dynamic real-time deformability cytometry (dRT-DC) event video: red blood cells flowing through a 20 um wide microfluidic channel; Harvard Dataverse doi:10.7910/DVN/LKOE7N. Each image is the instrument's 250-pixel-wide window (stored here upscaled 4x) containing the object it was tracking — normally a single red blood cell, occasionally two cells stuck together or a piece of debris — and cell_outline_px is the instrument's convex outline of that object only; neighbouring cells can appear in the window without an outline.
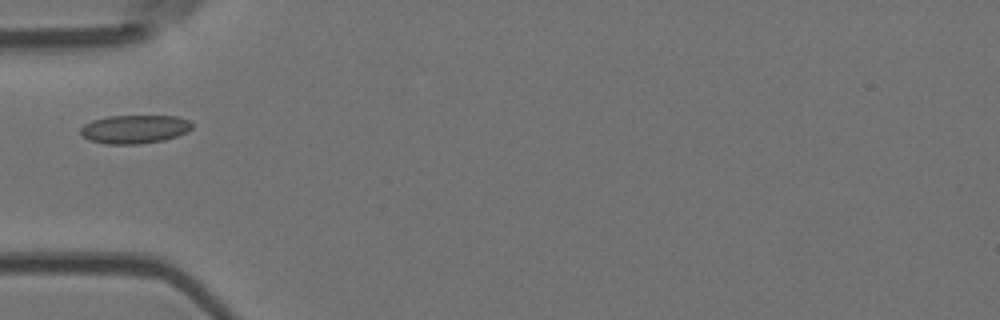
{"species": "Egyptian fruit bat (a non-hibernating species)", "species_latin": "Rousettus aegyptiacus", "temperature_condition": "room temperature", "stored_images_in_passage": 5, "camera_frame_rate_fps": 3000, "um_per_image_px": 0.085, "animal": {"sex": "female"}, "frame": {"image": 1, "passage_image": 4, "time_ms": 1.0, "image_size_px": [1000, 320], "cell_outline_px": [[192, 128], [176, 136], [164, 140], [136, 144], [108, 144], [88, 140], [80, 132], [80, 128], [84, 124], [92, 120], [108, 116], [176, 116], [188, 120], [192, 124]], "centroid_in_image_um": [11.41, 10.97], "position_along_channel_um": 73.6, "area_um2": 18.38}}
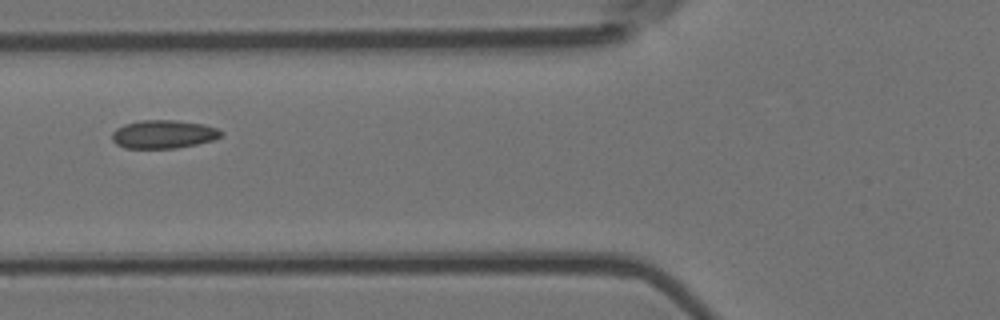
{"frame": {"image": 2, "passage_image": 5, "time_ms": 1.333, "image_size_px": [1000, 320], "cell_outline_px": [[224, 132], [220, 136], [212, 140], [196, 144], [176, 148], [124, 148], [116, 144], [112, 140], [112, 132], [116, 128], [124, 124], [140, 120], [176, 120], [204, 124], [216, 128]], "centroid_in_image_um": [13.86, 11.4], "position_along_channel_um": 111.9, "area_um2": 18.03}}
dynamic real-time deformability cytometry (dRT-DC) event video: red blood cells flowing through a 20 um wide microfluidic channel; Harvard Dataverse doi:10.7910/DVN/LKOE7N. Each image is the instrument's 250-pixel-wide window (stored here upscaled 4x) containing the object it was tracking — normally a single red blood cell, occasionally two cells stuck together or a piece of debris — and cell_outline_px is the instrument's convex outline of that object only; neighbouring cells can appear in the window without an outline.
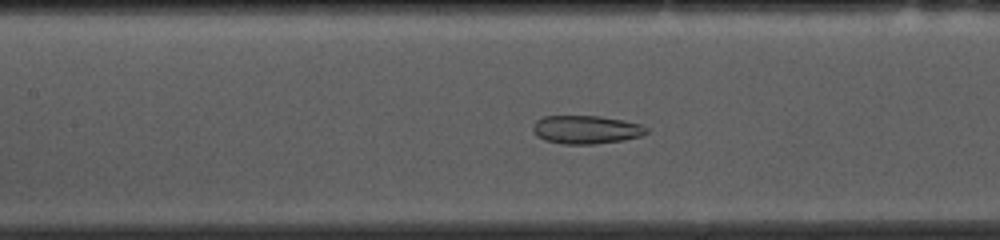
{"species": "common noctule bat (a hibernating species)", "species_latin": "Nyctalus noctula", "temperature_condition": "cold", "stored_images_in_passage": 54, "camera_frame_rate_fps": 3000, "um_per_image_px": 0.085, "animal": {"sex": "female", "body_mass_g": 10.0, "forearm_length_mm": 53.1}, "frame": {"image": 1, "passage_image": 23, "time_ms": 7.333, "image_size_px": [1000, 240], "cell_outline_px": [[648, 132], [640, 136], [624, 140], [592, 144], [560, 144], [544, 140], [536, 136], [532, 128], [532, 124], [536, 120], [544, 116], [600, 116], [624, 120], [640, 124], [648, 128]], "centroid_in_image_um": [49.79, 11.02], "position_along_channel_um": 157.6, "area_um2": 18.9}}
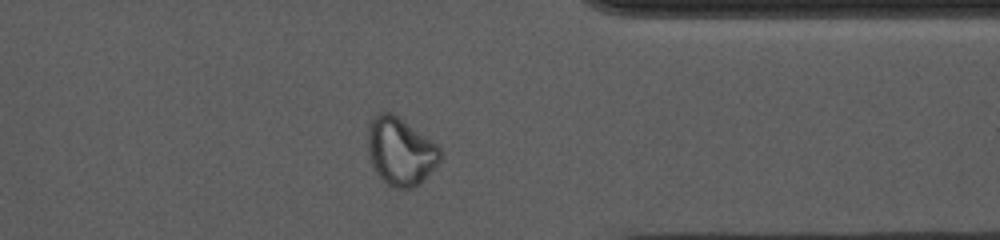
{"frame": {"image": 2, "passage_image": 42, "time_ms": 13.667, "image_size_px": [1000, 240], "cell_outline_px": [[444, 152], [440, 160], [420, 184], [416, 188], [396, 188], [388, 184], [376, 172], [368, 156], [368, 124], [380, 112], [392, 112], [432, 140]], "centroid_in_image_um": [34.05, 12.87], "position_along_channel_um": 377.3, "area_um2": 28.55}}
════════════════════
EXERCISE DIRECTIONS ▸
Return each line from the material above exactly, but not the pictures.

RESULT ▸
dynamic real-time deformability cytometry (dRT-DC) event video: red blood cells flowing through a 20 um wide microfluidic channel; Harvard Dataverse doi:10.7910/DVN/LKOE7N. Each image is the instrument's 250-pixel-wide window (stored here upscaled 4x) containing the object it was tracking — normally a single red blood cell, occasionally two cells stuck together or a piece of debris — and cell_outline_px is the instrument's convex outline of that object only; neighbouring cells can appear in the window without an outline.
{"species": "Egyptian fruit bat (a non-hibernating species)", "species_latin": "Rousettus aegyptiacus", "temperature_condition": "room temperature", "stored_images_in_passage": 5, "camera_frame_rate_fps": 3000, "um_per_image_px": 0.085, "animal": {"sex": "female"}, "frame": {"image": 1, "passage_image": 4, "time_ms": 1.0, "image_size_px": [1000, 320], "cell_outline_px": [[192, 128], [176, 136], [164, 140], [136, 144], [108, 144], [88, 140], [80, 132], [80, 128], [84, 124], [92, 120], [108, 116], [176, 116], [188, 120], [192, 124]], "centroid_in_image_um": [11.41, 10.97], "position_along_channel_um": 73.6, "area_um2": 18.38}}
{"frame": {"image": 2, "passage_image": 5, "time_ms": 1.333, "image_size_px": [1000, 320], "cell_outline_px": [[224, 132], [220, 136], [212, 140], [196, 144], [176, 148], [124, 148], [116, 144], [112, 140], [112, 132], [116, 128], [124, 124], [140, 120], [176, 120], [204, 124], [216, 128]], "centroid_in_image_um": [13.86, 11.4], "position_along_channel_um": 111.9, "area_um2": 18.03}}
dynamic real-time deformability cytometry (dRT-DC) event video: red blood cells flowing through a 20 um wide microfluidic channel; Harvard Dataverse doi:10.7910/DVN/LKOE7N. Each image is the instrument's 250-pixel-wide window (stored here upscaled 4x) containing the object it was tracking — normally a single red blood cell, occasionally two cells stuck together or a piece of debris — and cell_outline_px is the instrument's convex outline of that object only; neighbouring cells can appear in the window without an outline.
{"species": "common noctule bat (a hibernating species)", "species_latin": "Nyctalus noctula", "temperature_condition": "cold", "stored_images_in_passage": 54, "camera_frame_rate_fps": 3000, "um_per_image_px": 0.085, "animal": {"sex": "female", "body_mass_g": 10.0, "forearm_length_mm": 53.1}, "frame": {"image": 1, "passage_image": 23, "time_ms": 7.333, "image_size_px": [1000, 240], "cell_outline_px": [[648, 132], [640, 136], [624, 140], [592, 144], [560, 144], [544, 140], [536, 136], [532, 128], [532, 124], [536, 120], [544, 116], [600, 116], [624, 120], [640, 124], [648, 128]], "centroid_in_image_um": [49.79, 11.02], "position_along_channel_um": 157.6, "area_um2": 18.9}}
{"frame": {"image": 2, "passage_image": 42, "time_ms": 13.667, "image_size_px": [1000, 240], "cell_outline_px": [[444, 152], [440, 160], [420, 184], [416, 188], [396, 188], [388, 184], [376, 172], [368, 156], [368, 124], [380, 112], [392, 112], [432, 140]], "centroid_in_image_um": [34.05, 12.87], "position_along_channel_um": 377.3, "area_um2": 28.55}}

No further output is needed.